### Passage to read
##########

Alternative names: \(4_{21}\) polytope code, Gosset polytope code.
Description
Spherical \((8,240,1)\) code whose codewords are the vertices of the Witting complex polytope, the \(4_{21}\) polytope, and the minimal lattice-shell code of the \(E_8\) lattice. The code is optimal and unique up to equivalence [1–3]. Antipodal pairs of points of the \(4_{21}\) polytope code correspond to the 120 tritangent planes of a canonical sextic curve in \(\mathbb{C}P^3\) [4–7].
A representation of the codewords consists of the 112 vectors obtained from permutations of \((0,0,0,0,0,0,\pm 2,\pm 2)\) together with the 128 vectors \((\pm 1)^{\times 8}\) for which the number of minus signs is even. After normalization, these are precisely the 240 minimal vectors of the \(E_8\) lattice. See [8; pg. 132] for a complex representation.
Recursively taking its kissing configurations yields the \((7,56,1/3)\), \((6,27,1/4)\), \((5,16,1/5)\), \((4,10,1/6)\), and \((3,6,1/7)\) spherical codes [1].

##########

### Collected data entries
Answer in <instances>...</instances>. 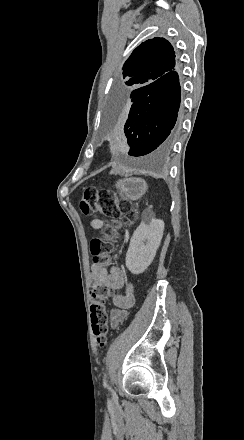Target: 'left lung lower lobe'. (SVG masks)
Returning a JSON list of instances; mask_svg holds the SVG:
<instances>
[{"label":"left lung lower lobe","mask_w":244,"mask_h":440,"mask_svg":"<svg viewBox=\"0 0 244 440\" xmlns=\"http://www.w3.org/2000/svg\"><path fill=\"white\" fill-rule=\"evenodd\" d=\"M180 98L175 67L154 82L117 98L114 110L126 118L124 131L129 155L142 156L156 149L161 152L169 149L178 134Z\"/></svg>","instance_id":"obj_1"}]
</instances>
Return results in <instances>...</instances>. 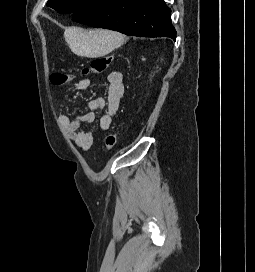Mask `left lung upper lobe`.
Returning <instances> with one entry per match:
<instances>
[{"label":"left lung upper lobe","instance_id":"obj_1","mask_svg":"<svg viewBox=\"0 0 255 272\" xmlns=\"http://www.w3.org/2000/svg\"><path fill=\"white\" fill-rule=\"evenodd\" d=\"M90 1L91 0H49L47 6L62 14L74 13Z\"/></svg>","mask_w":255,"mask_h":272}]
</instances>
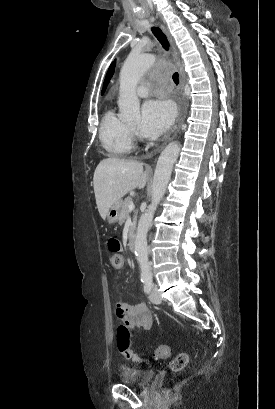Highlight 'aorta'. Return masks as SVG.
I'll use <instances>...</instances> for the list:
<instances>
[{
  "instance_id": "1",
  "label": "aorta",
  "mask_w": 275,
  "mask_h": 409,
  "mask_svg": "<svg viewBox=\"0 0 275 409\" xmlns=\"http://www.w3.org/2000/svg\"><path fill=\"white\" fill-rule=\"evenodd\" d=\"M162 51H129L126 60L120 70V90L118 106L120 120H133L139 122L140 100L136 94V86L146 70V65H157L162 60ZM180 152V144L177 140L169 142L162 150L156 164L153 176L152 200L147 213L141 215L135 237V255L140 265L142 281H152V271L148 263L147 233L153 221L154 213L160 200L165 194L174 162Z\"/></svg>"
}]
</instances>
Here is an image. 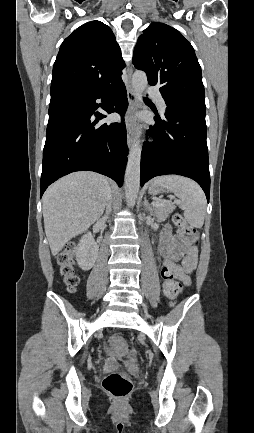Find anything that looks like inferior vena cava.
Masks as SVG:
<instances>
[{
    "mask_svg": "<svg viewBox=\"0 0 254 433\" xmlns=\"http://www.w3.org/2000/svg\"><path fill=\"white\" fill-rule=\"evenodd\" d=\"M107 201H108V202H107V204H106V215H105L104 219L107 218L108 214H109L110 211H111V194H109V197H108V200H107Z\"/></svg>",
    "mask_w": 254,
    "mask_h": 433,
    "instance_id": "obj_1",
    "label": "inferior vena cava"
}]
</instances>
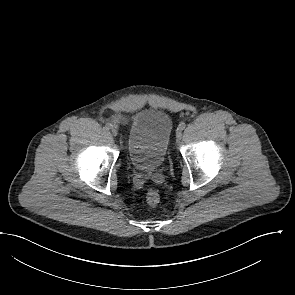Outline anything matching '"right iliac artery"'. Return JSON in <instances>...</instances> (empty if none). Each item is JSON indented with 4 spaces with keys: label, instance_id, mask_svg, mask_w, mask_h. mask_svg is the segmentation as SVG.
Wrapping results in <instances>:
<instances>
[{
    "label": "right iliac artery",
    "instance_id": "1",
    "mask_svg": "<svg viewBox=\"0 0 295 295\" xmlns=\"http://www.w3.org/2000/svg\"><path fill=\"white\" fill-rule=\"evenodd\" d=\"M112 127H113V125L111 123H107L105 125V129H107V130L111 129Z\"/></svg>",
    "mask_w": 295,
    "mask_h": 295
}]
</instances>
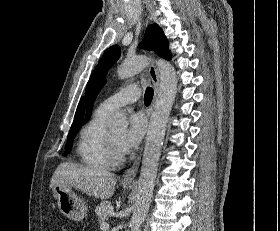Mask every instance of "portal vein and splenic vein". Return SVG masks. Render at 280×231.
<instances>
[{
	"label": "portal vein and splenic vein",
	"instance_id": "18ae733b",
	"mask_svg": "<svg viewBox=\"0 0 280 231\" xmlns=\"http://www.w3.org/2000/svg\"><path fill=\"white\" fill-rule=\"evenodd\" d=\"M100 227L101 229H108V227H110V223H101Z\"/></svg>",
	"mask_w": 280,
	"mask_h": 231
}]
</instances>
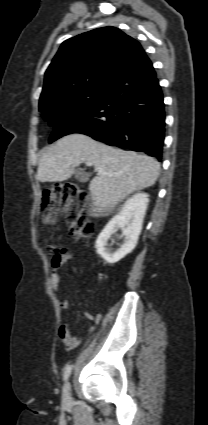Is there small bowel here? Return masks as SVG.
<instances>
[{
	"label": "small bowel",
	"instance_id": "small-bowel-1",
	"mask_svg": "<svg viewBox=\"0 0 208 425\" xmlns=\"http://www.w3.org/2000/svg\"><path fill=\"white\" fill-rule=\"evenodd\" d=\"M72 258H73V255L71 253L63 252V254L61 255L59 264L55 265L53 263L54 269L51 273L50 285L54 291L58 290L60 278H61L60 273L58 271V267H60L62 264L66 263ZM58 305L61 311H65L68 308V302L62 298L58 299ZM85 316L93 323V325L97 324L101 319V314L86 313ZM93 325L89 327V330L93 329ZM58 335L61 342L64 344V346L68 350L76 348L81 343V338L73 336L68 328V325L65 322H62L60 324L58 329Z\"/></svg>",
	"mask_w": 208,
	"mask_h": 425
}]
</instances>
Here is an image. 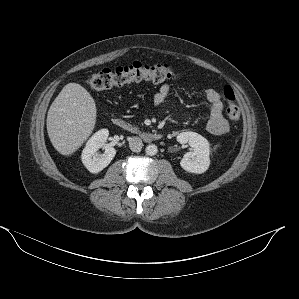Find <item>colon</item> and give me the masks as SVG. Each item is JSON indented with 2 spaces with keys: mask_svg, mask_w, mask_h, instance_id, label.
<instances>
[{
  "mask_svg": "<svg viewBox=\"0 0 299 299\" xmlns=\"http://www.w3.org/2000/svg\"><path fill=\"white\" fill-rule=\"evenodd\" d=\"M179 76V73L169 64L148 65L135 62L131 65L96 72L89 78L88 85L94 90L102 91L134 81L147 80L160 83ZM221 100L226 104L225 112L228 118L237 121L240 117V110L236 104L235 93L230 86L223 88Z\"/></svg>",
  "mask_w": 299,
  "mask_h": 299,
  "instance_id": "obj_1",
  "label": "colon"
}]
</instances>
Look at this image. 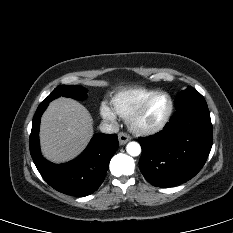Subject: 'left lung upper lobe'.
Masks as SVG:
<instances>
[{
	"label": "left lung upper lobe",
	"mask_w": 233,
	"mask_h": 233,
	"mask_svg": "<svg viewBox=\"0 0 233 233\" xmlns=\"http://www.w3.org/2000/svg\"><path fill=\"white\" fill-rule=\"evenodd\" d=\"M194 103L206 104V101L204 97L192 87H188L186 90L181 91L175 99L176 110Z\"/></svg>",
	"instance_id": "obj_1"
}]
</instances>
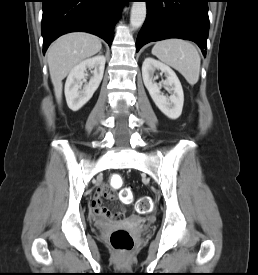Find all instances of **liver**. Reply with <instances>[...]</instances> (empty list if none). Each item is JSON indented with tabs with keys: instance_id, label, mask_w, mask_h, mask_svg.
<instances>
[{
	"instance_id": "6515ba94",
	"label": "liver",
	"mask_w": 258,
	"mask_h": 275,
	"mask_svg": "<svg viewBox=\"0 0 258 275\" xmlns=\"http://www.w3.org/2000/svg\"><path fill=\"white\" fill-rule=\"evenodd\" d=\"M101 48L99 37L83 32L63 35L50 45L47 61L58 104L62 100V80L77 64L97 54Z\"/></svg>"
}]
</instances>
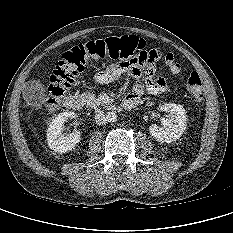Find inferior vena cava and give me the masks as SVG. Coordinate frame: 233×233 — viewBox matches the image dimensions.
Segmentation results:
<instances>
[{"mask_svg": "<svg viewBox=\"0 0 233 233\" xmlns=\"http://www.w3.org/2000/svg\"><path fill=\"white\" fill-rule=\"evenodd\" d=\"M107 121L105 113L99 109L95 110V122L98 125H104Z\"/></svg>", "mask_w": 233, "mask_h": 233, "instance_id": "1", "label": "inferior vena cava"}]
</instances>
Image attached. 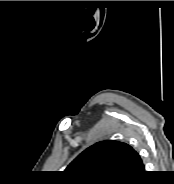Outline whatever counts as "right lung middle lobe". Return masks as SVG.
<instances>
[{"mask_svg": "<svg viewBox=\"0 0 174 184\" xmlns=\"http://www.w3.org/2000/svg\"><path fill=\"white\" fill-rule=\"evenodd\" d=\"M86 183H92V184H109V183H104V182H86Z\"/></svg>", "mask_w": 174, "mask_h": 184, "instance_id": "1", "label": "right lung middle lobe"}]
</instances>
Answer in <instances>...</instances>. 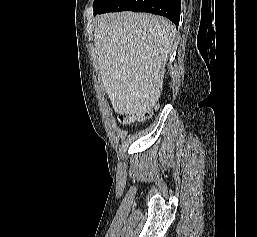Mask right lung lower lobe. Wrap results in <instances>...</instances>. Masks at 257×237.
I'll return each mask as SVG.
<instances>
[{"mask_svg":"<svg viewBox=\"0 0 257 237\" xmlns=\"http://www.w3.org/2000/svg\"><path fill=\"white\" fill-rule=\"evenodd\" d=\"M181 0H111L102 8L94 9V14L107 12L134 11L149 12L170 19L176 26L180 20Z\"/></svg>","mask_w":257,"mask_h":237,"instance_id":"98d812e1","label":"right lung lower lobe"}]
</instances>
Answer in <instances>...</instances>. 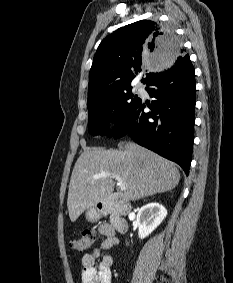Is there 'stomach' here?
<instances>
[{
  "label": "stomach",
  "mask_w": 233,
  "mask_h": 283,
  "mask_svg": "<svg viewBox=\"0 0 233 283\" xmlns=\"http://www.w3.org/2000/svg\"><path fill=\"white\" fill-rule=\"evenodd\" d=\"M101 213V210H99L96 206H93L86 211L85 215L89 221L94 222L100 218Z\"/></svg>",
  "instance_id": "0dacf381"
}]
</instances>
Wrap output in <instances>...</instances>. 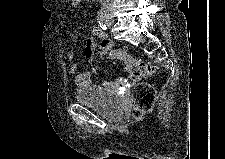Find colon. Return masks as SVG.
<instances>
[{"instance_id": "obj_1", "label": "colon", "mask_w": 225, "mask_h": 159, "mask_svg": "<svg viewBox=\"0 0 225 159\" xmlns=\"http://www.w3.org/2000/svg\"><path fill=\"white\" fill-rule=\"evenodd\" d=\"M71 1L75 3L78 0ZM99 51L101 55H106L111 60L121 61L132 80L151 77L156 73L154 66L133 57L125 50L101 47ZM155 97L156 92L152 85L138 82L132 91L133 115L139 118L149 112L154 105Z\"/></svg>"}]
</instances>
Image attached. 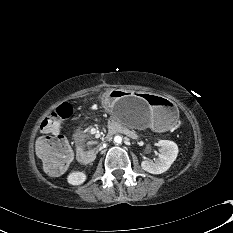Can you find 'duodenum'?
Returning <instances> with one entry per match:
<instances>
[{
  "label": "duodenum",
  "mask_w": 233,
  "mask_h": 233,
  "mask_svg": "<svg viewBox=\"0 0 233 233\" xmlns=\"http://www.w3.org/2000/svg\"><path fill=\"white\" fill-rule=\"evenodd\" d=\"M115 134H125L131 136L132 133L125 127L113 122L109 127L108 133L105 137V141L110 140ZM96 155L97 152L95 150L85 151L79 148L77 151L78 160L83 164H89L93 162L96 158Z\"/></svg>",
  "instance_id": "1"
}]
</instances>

##########

### Instruction A
Please rewrite the Gosset polytope code description starting with "A representation of" and going on through "spherical codes [1].", replacing "permutations" with "rearrangements".
### Instruction B
In the Gosset polytope code description, how many tritangent planes of the canonical sextic curve correspond to antipodal pairs of points?

### Task result A
A representation of the codewords consists of the 112 vectors obtained from rearrangements of \((0,0,0,0,0,0,\pm 2,\pm 2)\) together with the 128 vectors \((\pm 1)^{\times 8}\) for which the number of minus signs is even. After normalization, these are precisely the 240 minimal vectors of the \(E_8\) lattice. See [8; pg. 132] for a complex representation.
Recursively taking its kissing configurations yields the \((7,56,1/3)\), \((6,27,1/4)\), \((5,16,1/5)\), \((4,10,1/6)\), and \((3,6,1/7)\) spherical codes [1].

### Task result B
120